I remember learning about Romanticism in high school and being struck to realize that it has nothing to do with conventional ideas of love and romance. Romanticism is a movement that reaches not only the visual arts but also literature & music. It's a movement that shines light on the need to take care of the underdog, the downtrodden, the suffering.
Like Victor Hugo's magnificent literary work: Les Miserables ... where the Bishop tells the authorities to not arrest Jean Valjean because the silver found on him is silver that the Bishop gave him, not silver that he stole. Jean Valjean can't believe this grace given to him by the Bishop because he did in fact steal the silver. And the Bishop says to Jean Valjean ... take the silver and rise up and succeed. God. I weep every time I think about that exchange.
Paintings by French Romantics like Gericault and Delacroix exude the passion that they felt ... particularly regarding oppression based on class. Their works show breathtaking uprisings of a downtrodden people who overcome class oppression.
Speaking of the downtrodden. Have you seen the devastation and the havoc that Hurricane Harvey has caused on the people of Houston? The images of the suffering are heart-wrenching. These images are available to all ... including Joel Osteen, head of a megachurch in Houston that has not been flooded and that could house and aid thousands of people ... only if he opens the doors.
But Osteen and his team members have shown their true colors. And they look nothing like Jean Valjean's Bishop. The doors of the megachurch will remain closed, he said, but dollars will be accepted through his website to provide aid.

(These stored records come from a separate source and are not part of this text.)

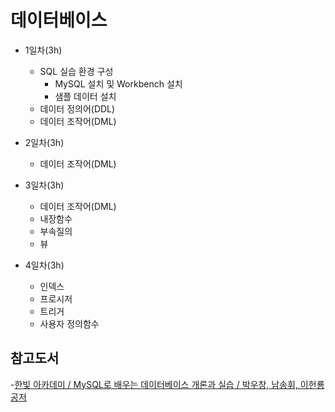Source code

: # 데이터베이스
* 1일차(3h)
	- SQL 실습 환경 구성
		- MySQL 설치 및 Workbench 설치
		- 샘플 데이터 설치
	- 데이터 정의어(DDL)
	- 데이터 조작어(DML)
		
* 2일차(3h)
	- 데이터 조작어(DML)
		
* 3일차(3h)
	- 데이터 조작어(DML)
	- 내장함수 
	- 부속질의
	- 뷰
		
* 4일차(3h)
	- 인덱스
	- 프로시저 
	- 트리거
	- 사용자 정의함수 
	
## 참고도서

-[한빛 아카데미 / MySQL로 배우는 데이터베이스 개론과 실습 / 박우창, 남송휘, 이헌룡 공저](http://www.yes24.com/Product/Goods/77724190)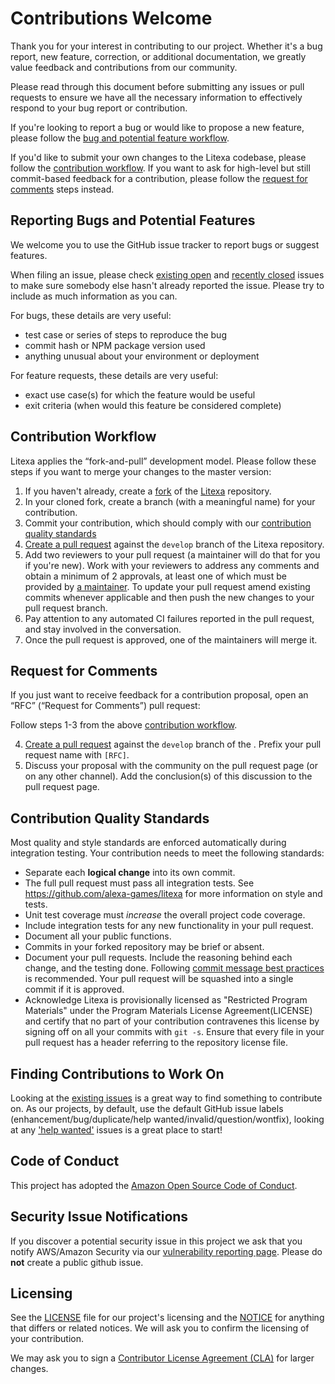 # Contributions Welcome

Thank you for your interest in contributing to our project. Whether it's a bug report, new feature,
correction, or additional documentation, we greatly value feedback and contributions from our
community.

Please read through this document before submitting any issues or pull requests to ensure we have
all the necessary information to effectively respond to your bug report or contribution.

If you're looking to report a bug or would like to propose a new feature, please follow the
[bug and potential feature workflow](#reporting-bugs-and-potential-features).

If you'd like to submit your own changes to the Litexa codebase, please follow the
[contribution workflow](#contribution-workflow). If you want to ask for high-level but still
commit-based feedback for a contribution, please follow the
[request for comments](#request-for-comments) steps instead.

## Reporting Bugs and Potential Features

We welcome you to use the GitHub issue tracker to report bugs or suggest features.

When filing an issue, please check
[existing open](https://github.com/alexa-games/litexa/issues) and
[recently closed](https://github.com/alexa-games/litexa/issues?utf8=%E2%9C%93&q=is%3Aissue%20is%3Aclosed%20)
issues to make sure somebody else hasn't already reported the issue. Please try to include as much
information as you can.

For bugs, these details are very useful:

* test case or series of steps to reproduce the bug
* commit hash or NPM package version used
* anything unusual about your environment or deployment

For feature requests, these details are very useful:

* exact use case(s) for which the feature would be useful
* exit criteria (when would this feature be considered complete)

## Contribution Workflow

Litexa applies the “fork-and-pull” development model. Please follow these steps if you want to merge
your changes to the master version:

1. If you haven't already, create a [fork](https://help.github.com/en/articles/fork-a-repo) of the
[Litexa](https://github.com/alexa-games/litexa) repository.
2. In your cloned fork, create a branch (with a meaningful name) for your contribution.
3. Commit your contribution, which should comply with our
[contribution quality standards](#contribution-quality-standards)
4. [Create a pull request](https://help.github.com/articles/creating-a-pull-request-from-a-fork/)
against the `develop` branch of the Litexa repository.
5. Add two reviewers to your pull request (a maintainer will do that for you if you're new). Work
with your reviewers to address any comments and obtain a minimum of 2 approvals, at least one of
which must be provided by [a maintainer](MAINTAINERS.md). To update your pull request amend existing
commits whenever applicable and then push the new changes to your pull request branch.
6. Pay attention to any automated CI failures reported in the pull request, and stay involved in
the conversation.
7. Once the pull request is approved, one of the maintainers will merge it.

## Request for Comments

If you just want to receive feedback for a contribution proposal, open an “RFC” (“Request for
Comments”) pull request:

Follow steps 1-3 from the above [contribution workflow](#contribution-workflow).

4. [Create a pull request](https://help.github.com/articles/creating-a-pull-request-from-a-fork/)
against the `develop` branch of the . Prefix your pull request name with `[RFC]`.
5. Discuss your proposal with the community on the pull request page (or on any other channel). Add
the conclusion(s) of this discussion to the pull request page.

## Contribution Quality Standards

Most quality and style standards are enforced automatically during integration testing. Your
contribution needs to meet the following standards:

* Separate each **logical change** into its own commit.
* The full pull request must pass all integration tests. See https://github.com/alexa-games/litexa
for more information on style and tests.
* Unit test coverage must _increase_ the overall project code coverage.
* Include integration tests for any new functionality in your pull request.
* Document all your public functions.
* Commits in your forked repository may be brief or absent.
* Document your pull requests. Include the reasoning behind each change, and the testing done.
Following [commit message best practices](https://github.com/erlang/otp/wiki/writing-good-commit-messages)
is recommended. Your pull request will be squashed into a single commit if it is approved.
* Acknowledge Litexa is provisionally licensed as "Restricted Program Materials" under the
Program Materials License Agreement(LICENSE) and certify that no part of your contribution
contravenes this license by signing off on all your commits with `git -s`. Ensure that every file
in your pull request has a header referring to the repository license file.

## Finding Contributions to Work On

Looking at the [existing issues](https://github.com/alexa-games/litexa/issues) is a great way to
find something to contribute on. As our projects, by default, use the default GitHub issue labels
(enhancement/bug/duplicate/help wanted/invalid/question/wontfix), looking at any
['help wanted'](https://github.com/alexa-games/litexa/labels/help%20wanted) issues is a great place
to start!

## Code of Conduct

This project has adopted the [Amazon Open Source Code of Conduct](CODE_OF_CONDUCT.md).

## Security Issue Notifications

If you discover a potential security issue in this project we ask that you notify AWS/Amazon
Security via our
[vulnerability reporting page](http://aws.amazon.com/security/vulnerability-reporting/).
Please do **not** create a public github issue.

## Licensing

See the [LICENSE](https://github.com/alexa-games/litexa/blob/master/LICENSE) file for our project's
licensing and the [NOTICE](https://github.com/alexa-games/litexa/blob/master/NOTICE) for anything
that differs or related notices. We will ask you to confirm the licensing of your contribution.

We may ask you to sign a
[Contributor License Agreement (CLA)](http://en.wikipedia.org/wiki/Contributor_License_Agreement)
for larger changes.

There ARE churches that open doors to help the downtrodden. That's part of the conceptual reason why churches are allowed to collect money without paying taxes. Because they're supposed to help. For free. And that's why I used to wear a cross around my neck. But I took it off in my 20s when I realized that most crosses on necks reflect closed doors, closed hearts of the greedy who use tax-free money to build shiny things that belong more to the over-the-top Rococo art movement of extravagance and jet-set life of the Osteens and nothing to do with Romanticism. They turn scripture into cliches of privilege to help them sleep ... like "we aren't perfect, just forgiven."
Maybe one day I'll wear that cross again ... when I feel that #fakechristianity no longer has a stranglehold on Christianity.